I just read Beth Shea's Put Down the Self Help Books blog post, and I am so going to blog about this!!!
I know sweet and wonderful men and women who have an awful addiction. In their search for the answers to all the questions in life, they become addicted to self-help books, groups and techniques. I'm not talking about reading a couple of books to get through a rough patch, or find some ideas for what to do next. I am talking about years and dozens, maybe hundreds of books.
He might be a great guy. She might be an amazing woman. Gentle. Kind. Intelligent. Funny. Caring. And clearly often in very real pain, as they look back on a less-than-ideal-childhood, and failed relationships as an adult.
So they read. Everything. Or rather, everything self-help. Fiction, science, philosophy, art, all fall aside to make room for the "Why am I this way books." They go to workshops and seminars, always in search of "THE ANSWER" to explain away their very real pain, and find a magic tool for blissful freedom.
The problem is, there is no such magic tool. The other problem is, they really seem to think there is.
It's easy to get sucked into that vortex of victimization. "It's not my fault. I deserved better." And to some extent it's quite true. No one deserves a cruddy childhood or a lonely life. Even so, LOTS of us get them.

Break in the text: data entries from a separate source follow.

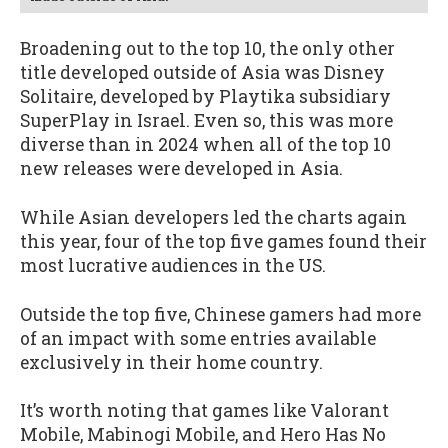
Broadening out to the top 10, the only other
title developed outside of Asia was Disney
Solitaire, developed by Playtika subsidiary
SuperPlay in Israel. Even so, this was more
diverse than in 2024 when all of the top 10
new releases were developed in Asia.
While Asian developers led the charts again
this year, four of the top five games found their
most lucrative audiences in the US.
Outside the top five, Chinese gamers had more
of an impact with some entries available
exclusively in their home country.
It’s worth noting that games like Valorant
Mobile, Mabinogi Mobile, and Hero Has No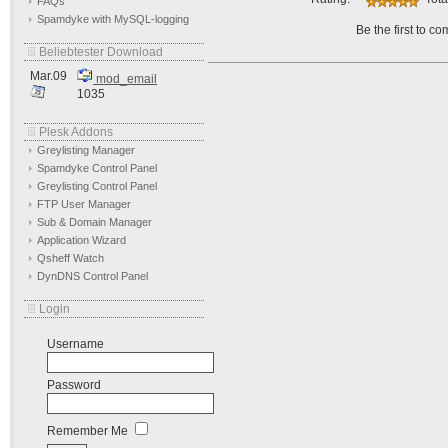
FAQs
Spamdyke with MySQL-logging
Be the first to c
Beliebtester Download
Mar.09
mod_email
1035
Plesk Addons
Greylisting Manager
Spamdyke Control Panel
Greylisting Control Panel
FTP User Manager
Sub & Domain Manager
Application Wizard
Qsheff Watch
DynDNS Control Panel
Login
Username
Password
Remember Me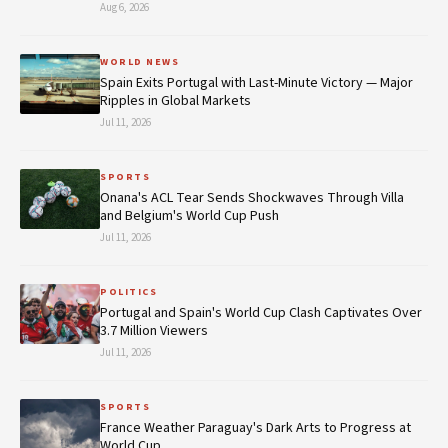
Aug 6, 2026
WORLD NEWS
Spain Exits Portugal with Last-Minute Victory — Major
Ripples in Global Markets
Jul 11, 2026
SPORTS
Onana's ACL Tear Sends Shockwaves Through Villa
and Belgium's World Cup Push
Jul 11, 2026
POLITICS
Portugal and Spain's World Cup Clash Captivates Over
3.7 Million Viewers
Jul 11, 2026
SPORTS
France Weather Paraguay's Dark Arts to Progress at
World Cup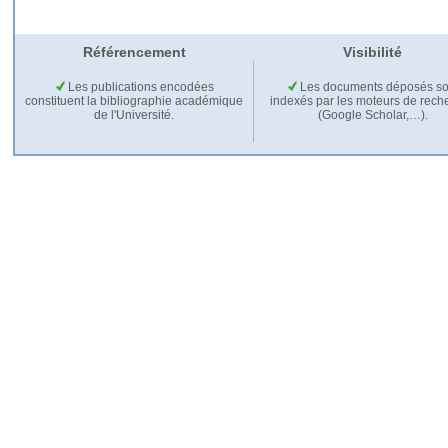
Référencement
Visibilité
Les publications encodées
Les documents déposés so
constituent la bibliographie académique
indexés par les moteurs de rech
de l'Université.
(Google Scholar,…).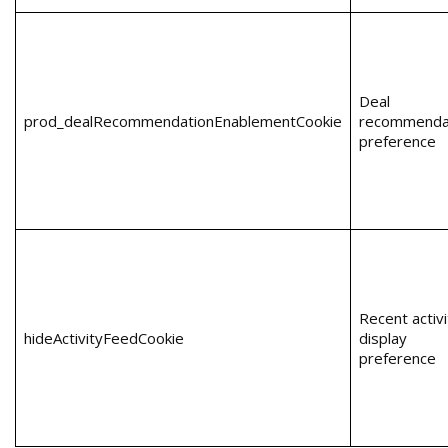
Deal
prod_dealRecommendationEnablementCookie
recommenda
preference
Recent activi
hideActivityFeedCookie
display
preference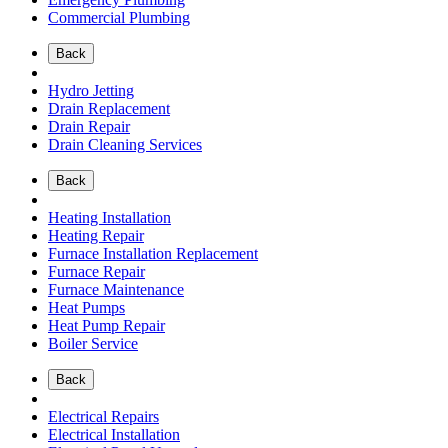
Commercial Plumbing
Back
Hydro Jetting
Drain Replacement
Drain Repair
Drain Cleaning Services
Back
Heating Installation
Heating Repair
Furnace Installation Replacement
Furnace Repair
Furnace Maintenance
Heat Pumps
Heat Pump Repair
Boiler Service
Back
Electrical Repairs
Electrical Installation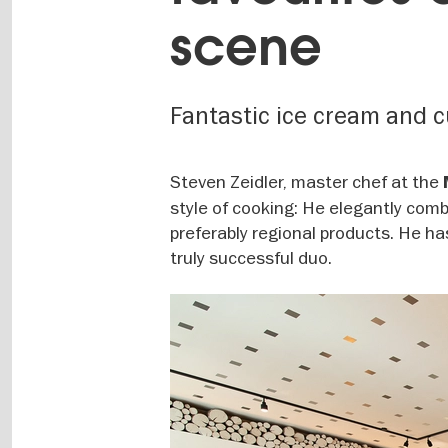
scene
Fantastic ice cream and c
Steven Zeidler, master chef at the
style of cooking: He elegantly comb
preferably regional products. He ha
truly successful duo.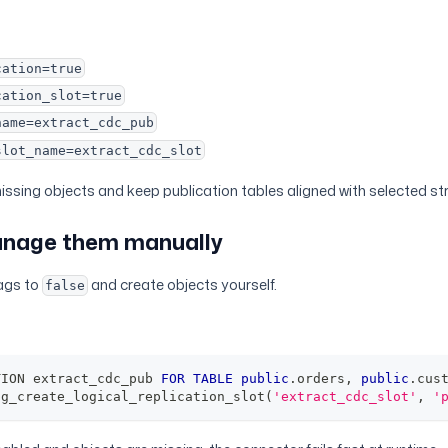
cation=true
cation_slot=true
name=extract_cdc_pub
slot_name=extract_cdc_slot
missing objects and keep publication tables aligned with selected s
anage them manually
lags to
and create objects yourself.
false
TION extract_cdc_pub 
FOR
TABLE
public
.
orders
,
public
.
cus
pg_create_logical_replication_slot
(
'extract_cdc_slot'
,
'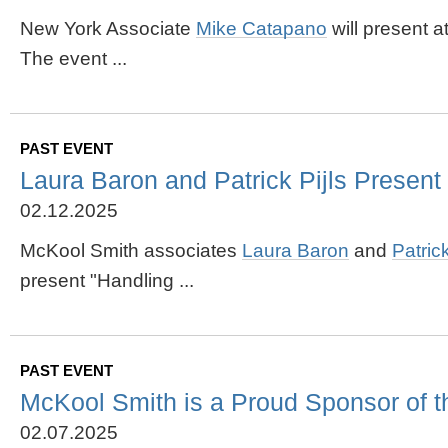
New York Associate
Mike Catapano
will present 
The event ...
PAST EVENT
Laura Baron and Patrick Pijls Present 
02.12.2025
McKool Smith associates
Laura Baron
and
Patrick
present "Handling ...
PAST EVENT
McKool Smith is a Proud Sponsor of 
02.07.2025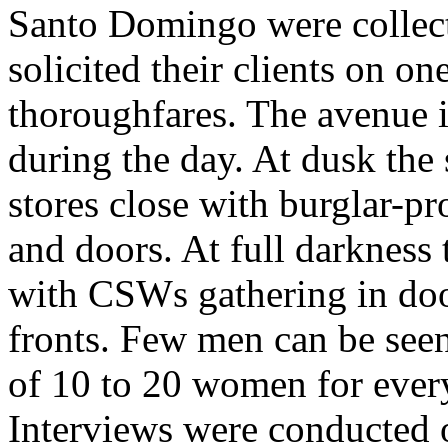
Santo Domingo were collect
solicited their clients on on
thoroughfares. The avenue i
during the day. At dusk the 
stores close with burglar-p
and doors. At full darkness 
with CSWs gathering in doo
fronts. Few men can be seen
of 10 to 20 women for ever
Interviews were conducted 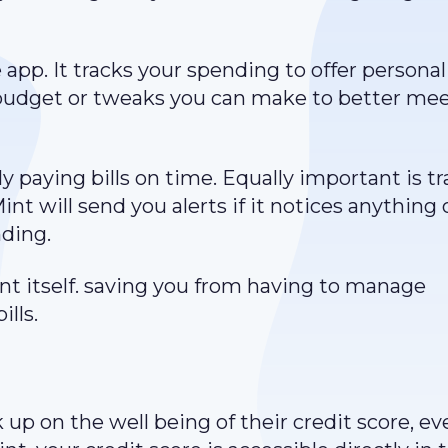
app. It tracks your spending to offer personal
budget or tweaks you can make to better mee
 paying bills on time. Equally important is t
nt will send you alerts if it notices anything 
nding.
nt itself. saving you from having to manage
lls.
p on the well being of their credit score, eve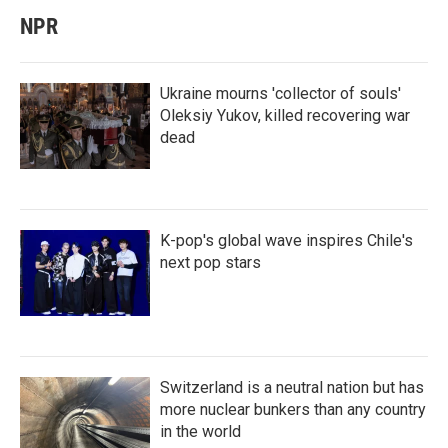
NPR
Ukraine mourns 'collector of souls'
Oleksiy Yukov, killed recovering war
dead
K-pop's global wave inspires Chile's
next pop stars
Switzerland is a neutral nation but has
more nuclear bunkers than any country
in the world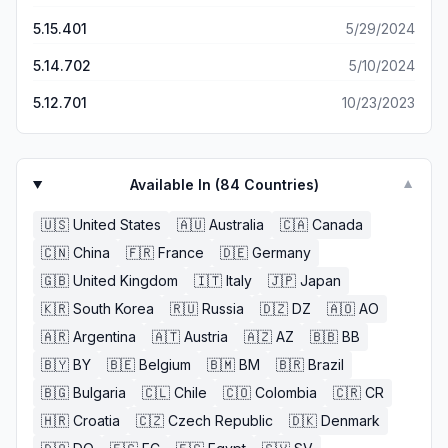
5.15.401
5/29/2024
5.14.702
5/10/2024
5.12.701
10/23/2023
Available In (
84
Countries)
▼
🇺🇸
United States
🇦🇺
Australia
🇨🇦
Canada
🇨🇳
China
🇫🇷
France
🇩🇪
Germany
🇬🇧
United Kingdom
🇮🇹
Italy
🇯🇵
Japan
🇰🇷
South Korea
🇷🇺
Russia
🇩🇿
DZ
🇦🇴
AO
🇦🇷
Argentina
🇦🇹
Austria
🇦🇿
AZ
🇧🇧
BB
🇧🇾
BY
🇧🇪
Belgium
🇧🇲
BM
🇧🇷
Brazil
🇧🇬
Bulgaria
🇨🇱
Chile
🇨🇴
Colombia
🇨🇷
CR
🇭🇷
Croatia
🇨🇿
Czech Republic
🇩🇰
Denmark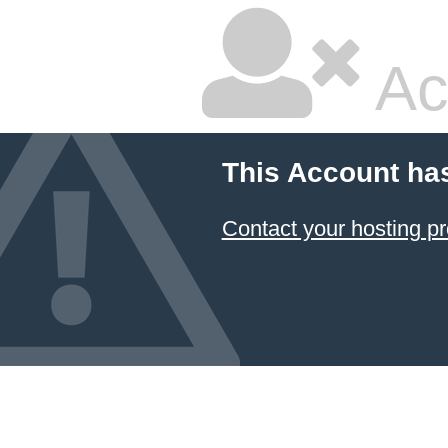
Ac
This Account ha
Contact your hosting pr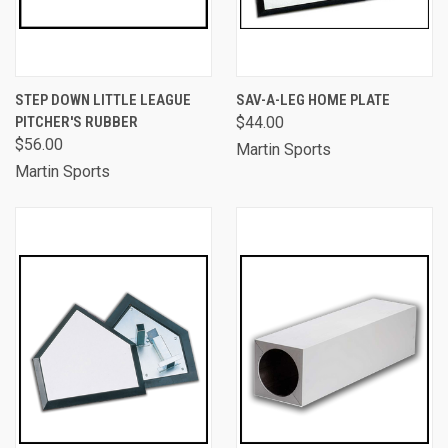
STEP DOWN LITTLE LEAGUE
SAV-A-LEG HOME PLATE
PITCHER'S RUBBER
$44.00
$56.00
Martin Sports
Martin Sports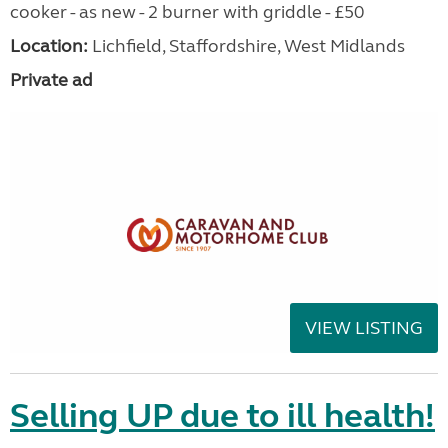
cooker - as new - 2 burner with griddle - £50
Location:
Lichfield, Staffordshire, West Midlands
Private ad
VIEW LISTING
Selling UP due to ill health!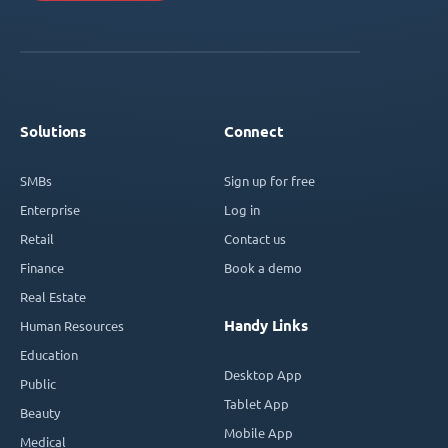
Solutions
Connect
SMBs
Sign up for free
Enterprise
Log in
Retail
Contact us
Finance
Book a demo
Real Estate
Handy Links
Human Resources
Education
Desktop App
Public
Tablet App
Beauty
Mobile App
Medical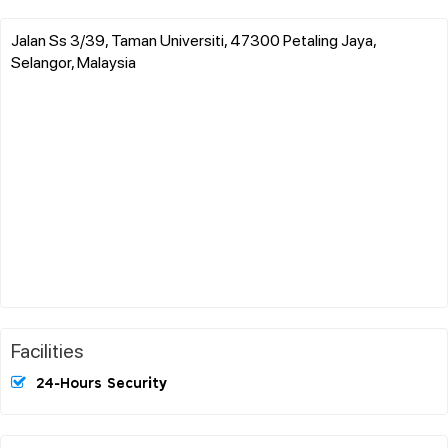
Jalan Ss 3/39, Taman Universiti, 47300 Petaling Jaya,
Selangor, Malaysia
Facilities
24-Hours Security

Is that a reason spend the latter half of one's life engrossed in trying to pinpoint the pain the first half?
Some would probably call it denial. I would call it realizing that no matter how many books I read, or seminars I attend, my childhood is not going to change. It's too late. It's over. Done. past. It is not happening any more. I grew up.
So I can choose to wallow in the past where I was not treated as well as I deserved (yup, I am one of the many!) or I can say "Whew! Sure glad that's over!" and move on.
The former might feel good for awhile. Clear myself of blame. Make my mistakes someone else's fault (and I guess their mistakes someone else's too, and so on back through time.) It's easier than getting up and doing. It might feel safe.
But the getting up and doing is so much more fun and exciting! Scarier. Harder. But infinitely more satisfying. And creative.
I do wish they were not in pain, because I'm sure most of them are very special, wonderful people.
But most of all, from my heart, I wish I could grab their hands and lead them outside and say "Look up! Look around! See the blue sky and the palm trees and maybe even someone who loves you! This is NOT your childhood. Throw away that map, and tear up the address labels, because honey, you don't live there any more."